### SUPPLIED TEXT ###

Mr. Chairman and members of the subcommittee, I am pleased again this year, as on previous occasions, to review the Department of Defense's programmatic relationships with NASA in space and aeronautics activities. I will address those programs in which we work jointly with the National Aeronautics and Space Administration and highlight our activities that are otherwise complementary. In keeping with prior interests of this committee, I will begin by briefly describing recent Soviet activities in space to provide perspective for our own programs.


The expansion of Soviet space programs and capabilities continued unabated in 1982 with [deleted] attempted space launches that placed [deleted] payloads into orbit. This high rate, which we expect to continue in the 1980's, reflects not only the large number of programs, but expansion in scope and capability of these systems for the direct and indirect support to Soviet land, sea, and air forces. On any given day 70-110 Soviet satellites are in active use to support military forces. Development continued in 1982 on new capabilities: Two new space boosters, one a heavy lift vehicle in the Saturn V class and the second a medium lift vehicle, [deleted] reusable transport systems, one a U.S. shuttle type orbiter and the other a smaller space plane; and large permanently manned space station complexes. The heavy lift vehicle we project would be launched in the 1985-1987 time frame and be capable of lifting 220,000 to 330,000 pounds into low earth orbit. By comparison the U.S. space shuttle can lift approximately 65,000 pounds into low Earth orbit. This large booster could be used for placing large space stations in orbit, for supporting manned lunar/ planetary exploration, and for orbiting very large weapons. A variant of this vehicle would be used to launch a large shuttle craft in the late 1980's, and provide the Soviets with capabilities similar to our own space shuttle. A smaller space plane could be launched in the [deleted] time frame. It will probably be used to ferry cosmonauts to manned space station to conduct independent reconnaissance and satellite inspection [deleted]. The Soviets have continued to expand at an increasing rate their research, development testing and evaluation facilities, production and manufacturing plants, launch facilities, and space mission control network to support this large space effort.

### DATA SECTION ###

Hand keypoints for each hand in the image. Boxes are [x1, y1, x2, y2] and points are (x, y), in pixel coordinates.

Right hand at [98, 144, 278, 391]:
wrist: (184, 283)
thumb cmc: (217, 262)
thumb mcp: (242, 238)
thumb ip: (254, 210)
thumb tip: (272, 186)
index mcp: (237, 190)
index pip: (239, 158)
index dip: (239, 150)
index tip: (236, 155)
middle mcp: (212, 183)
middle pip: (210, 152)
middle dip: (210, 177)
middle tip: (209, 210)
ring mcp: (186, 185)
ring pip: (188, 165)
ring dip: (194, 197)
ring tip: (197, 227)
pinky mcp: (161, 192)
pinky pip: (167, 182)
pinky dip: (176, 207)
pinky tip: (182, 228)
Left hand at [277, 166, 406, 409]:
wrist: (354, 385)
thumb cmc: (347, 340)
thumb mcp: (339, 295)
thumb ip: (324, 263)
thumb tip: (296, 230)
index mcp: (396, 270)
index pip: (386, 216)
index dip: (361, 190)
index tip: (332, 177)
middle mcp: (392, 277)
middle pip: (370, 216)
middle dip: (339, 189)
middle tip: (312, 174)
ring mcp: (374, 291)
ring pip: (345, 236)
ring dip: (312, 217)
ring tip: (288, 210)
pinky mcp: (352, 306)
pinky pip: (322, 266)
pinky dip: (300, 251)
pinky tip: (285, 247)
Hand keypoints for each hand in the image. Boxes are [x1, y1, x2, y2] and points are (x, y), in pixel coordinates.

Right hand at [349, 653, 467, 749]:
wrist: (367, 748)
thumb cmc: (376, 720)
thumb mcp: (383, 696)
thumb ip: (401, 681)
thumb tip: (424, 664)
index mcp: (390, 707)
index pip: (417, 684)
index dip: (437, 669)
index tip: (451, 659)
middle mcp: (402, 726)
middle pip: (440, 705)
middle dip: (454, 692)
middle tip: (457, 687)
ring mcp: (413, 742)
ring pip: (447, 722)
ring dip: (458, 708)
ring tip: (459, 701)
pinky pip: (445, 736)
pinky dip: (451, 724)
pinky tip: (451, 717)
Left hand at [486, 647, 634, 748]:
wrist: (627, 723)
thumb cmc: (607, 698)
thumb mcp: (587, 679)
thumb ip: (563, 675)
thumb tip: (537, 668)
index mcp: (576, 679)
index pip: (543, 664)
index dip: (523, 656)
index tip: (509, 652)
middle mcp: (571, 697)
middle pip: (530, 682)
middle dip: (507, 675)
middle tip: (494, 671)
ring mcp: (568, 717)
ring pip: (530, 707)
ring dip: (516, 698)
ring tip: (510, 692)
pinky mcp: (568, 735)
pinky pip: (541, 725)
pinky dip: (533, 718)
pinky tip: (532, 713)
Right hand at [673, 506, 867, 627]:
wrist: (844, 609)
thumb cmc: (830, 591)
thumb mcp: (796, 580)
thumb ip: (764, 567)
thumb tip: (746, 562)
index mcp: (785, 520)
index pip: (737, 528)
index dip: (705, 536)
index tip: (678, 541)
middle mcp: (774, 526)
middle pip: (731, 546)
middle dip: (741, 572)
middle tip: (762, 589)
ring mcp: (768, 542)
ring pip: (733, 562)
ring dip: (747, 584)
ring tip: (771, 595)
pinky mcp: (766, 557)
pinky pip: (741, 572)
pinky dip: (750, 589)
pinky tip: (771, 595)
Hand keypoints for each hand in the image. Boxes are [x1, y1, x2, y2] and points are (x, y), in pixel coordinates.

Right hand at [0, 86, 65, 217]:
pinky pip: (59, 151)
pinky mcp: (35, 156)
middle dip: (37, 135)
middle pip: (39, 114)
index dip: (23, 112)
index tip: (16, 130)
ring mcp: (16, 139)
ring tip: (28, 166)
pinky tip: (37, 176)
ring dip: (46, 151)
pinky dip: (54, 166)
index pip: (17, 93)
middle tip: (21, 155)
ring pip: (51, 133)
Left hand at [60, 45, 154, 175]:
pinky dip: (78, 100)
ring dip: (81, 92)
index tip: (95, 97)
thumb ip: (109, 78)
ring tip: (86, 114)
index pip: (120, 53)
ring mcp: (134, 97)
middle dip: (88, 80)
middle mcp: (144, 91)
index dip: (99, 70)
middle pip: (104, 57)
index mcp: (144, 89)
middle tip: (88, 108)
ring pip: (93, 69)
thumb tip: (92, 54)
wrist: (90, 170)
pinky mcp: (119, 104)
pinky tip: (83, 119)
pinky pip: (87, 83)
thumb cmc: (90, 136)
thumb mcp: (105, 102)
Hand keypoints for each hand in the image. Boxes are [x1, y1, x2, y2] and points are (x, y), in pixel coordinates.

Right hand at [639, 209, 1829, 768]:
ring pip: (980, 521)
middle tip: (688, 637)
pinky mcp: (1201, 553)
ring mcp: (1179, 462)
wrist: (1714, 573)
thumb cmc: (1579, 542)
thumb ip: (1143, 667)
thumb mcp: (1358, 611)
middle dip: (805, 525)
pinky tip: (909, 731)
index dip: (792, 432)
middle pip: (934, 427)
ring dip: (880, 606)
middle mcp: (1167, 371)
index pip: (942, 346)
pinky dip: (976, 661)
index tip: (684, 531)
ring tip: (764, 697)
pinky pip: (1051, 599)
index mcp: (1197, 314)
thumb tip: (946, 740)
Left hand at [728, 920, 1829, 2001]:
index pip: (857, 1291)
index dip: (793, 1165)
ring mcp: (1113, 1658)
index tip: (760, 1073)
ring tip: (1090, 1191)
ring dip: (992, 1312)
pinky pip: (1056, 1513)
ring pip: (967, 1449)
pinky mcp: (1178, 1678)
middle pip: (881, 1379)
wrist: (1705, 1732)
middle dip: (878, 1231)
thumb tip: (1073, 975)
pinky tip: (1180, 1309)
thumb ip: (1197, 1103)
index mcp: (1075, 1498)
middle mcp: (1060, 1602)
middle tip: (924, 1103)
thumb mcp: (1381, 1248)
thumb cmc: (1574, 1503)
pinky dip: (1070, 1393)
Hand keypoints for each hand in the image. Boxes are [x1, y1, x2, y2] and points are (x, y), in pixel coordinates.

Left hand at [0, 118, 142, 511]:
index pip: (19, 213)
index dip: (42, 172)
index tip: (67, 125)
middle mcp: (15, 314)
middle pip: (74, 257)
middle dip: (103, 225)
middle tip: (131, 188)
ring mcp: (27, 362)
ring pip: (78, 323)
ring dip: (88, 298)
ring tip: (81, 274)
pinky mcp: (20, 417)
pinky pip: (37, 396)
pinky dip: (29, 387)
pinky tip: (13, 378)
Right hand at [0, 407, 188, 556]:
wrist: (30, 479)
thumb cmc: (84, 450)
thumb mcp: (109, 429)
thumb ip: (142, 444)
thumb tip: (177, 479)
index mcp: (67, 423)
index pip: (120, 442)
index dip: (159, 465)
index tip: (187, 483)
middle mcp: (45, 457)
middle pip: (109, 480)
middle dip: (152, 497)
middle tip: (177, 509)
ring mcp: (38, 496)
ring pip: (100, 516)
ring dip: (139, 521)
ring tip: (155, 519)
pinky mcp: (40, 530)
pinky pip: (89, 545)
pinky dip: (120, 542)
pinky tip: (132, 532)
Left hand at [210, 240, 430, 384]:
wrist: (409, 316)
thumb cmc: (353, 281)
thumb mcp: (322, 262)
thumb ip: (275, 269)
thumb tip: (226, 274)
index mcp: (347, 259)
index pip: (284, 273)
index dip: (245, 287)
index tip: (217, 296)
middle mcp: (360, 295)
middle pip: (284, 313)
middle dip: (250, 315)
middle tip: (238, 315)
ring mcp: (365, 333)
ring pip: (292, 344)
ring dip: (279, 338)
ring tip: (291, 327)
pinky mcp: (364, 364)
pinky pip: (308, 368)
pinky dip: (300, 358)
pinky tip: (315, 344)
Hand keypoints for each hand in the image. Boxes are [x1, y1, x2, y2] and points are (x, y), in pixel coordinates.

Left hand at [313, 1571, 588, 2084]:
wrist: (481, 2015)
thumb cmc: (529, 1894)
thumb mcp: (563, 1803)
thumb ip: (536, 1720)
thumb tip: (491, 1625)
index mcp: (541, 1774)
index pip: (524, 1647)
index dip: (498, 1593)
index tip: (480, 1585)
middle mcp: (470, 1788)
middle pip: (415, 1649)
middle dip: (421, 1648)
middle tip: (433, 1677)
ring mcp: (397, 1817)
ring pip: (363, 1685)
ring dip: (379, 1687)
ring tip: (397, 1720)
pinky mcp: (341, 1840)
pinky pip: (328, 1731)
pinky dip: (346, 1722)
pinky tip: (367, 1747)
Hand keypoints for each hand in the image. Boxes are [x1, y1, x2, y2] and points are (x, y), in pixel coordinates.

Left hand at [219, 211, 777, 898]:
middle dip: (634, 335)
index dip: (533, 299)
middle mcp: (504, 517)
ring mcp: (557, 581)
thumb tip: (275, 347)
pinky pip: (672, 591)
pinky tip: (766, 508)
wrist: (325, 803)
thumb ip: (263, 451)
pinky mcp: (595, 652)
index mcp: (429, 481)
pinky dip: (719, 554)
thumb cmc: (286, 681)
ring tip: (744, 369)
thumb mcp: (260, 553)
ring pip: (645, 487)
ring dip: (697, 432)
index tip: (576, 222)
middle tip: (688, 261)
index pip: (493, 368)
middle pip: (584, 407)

###

AIM OF THE TASK
Please repeat the testimony word for word, everything from "Mr. Chairman and" down to "our own programs.". Rely on the testimony alone, not on the material.

EXPECTED ANSWER
Mr. Chairman and members of the subcommittee, I am pleased again this year, as on previous occasions, to review the Department of Defense's programmatic relationships with NASA in space and aeronautics activities. I will address those programs in which we work jointly with the National Aeronautics and Space Administration and highlight our activities that are otherwise complementary. In keeping with prior interests of this committee, I will begin by briefly describing recent Soviet activities in space to provide perspective for our own programs.